If you are accused of a crime, you should know that you would be spending some time in the courtroom. While you may be well aware of ways in which you are to behave in courtroom through the movies and TV series, you should be on your best behaviour in front of the judge and the jury to ensure you are proved innocent.
One thing that you should know is when to speak and when not to. Your criminal defense lawyer will advise you to speak only when he or she tells you to. Mostly, there are only a few places where you will have to speak. Here are some of the instances –
- Entering a Plea – When you are entering your plea, you and your criminal defense lawyer will discuss beforehand as to what you need to say. You just need to say either guilty or not guilty and nothing else. It is best not to say anything else to the judge or you might be at a risk of getting contempt of court charges added.
- Testifying – If you want to testify on your behalf, you will be questioned by the prosecution and the defense lawyers too. You will be required to make only short and to the point statement when asked about the events that led to your arrest. It is best to remain emotionless so that you do not incriminate yourself.

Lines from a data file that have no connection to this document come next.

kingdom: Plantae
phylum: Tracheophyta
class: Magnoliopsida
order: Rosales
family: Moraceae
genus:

- Speaking to the Judge – If you are proved guilty of the crime, you will be required to speak to the judge before the sentence is announced. It is best to prepare a statement with the help your lawyer beforehand so that you can ask for lighter sentence. You need to be respectful, peaceful and not angry at all when you speak to the judge. If you shout, the judge will likely remove you from the court and you will end up with a harsher sentence.
- Speaking to the Victim or His or Her Family – If you have the opportunity to speak to the person who was a victim of your actions, you should prepare and take time to prepare your statement. It is best to seek apology for your actions and express remorse.
Your goal should be to ensure that you speak very little; you need to behave accordingly in the courtroom to be in the good books of the jury and the judge.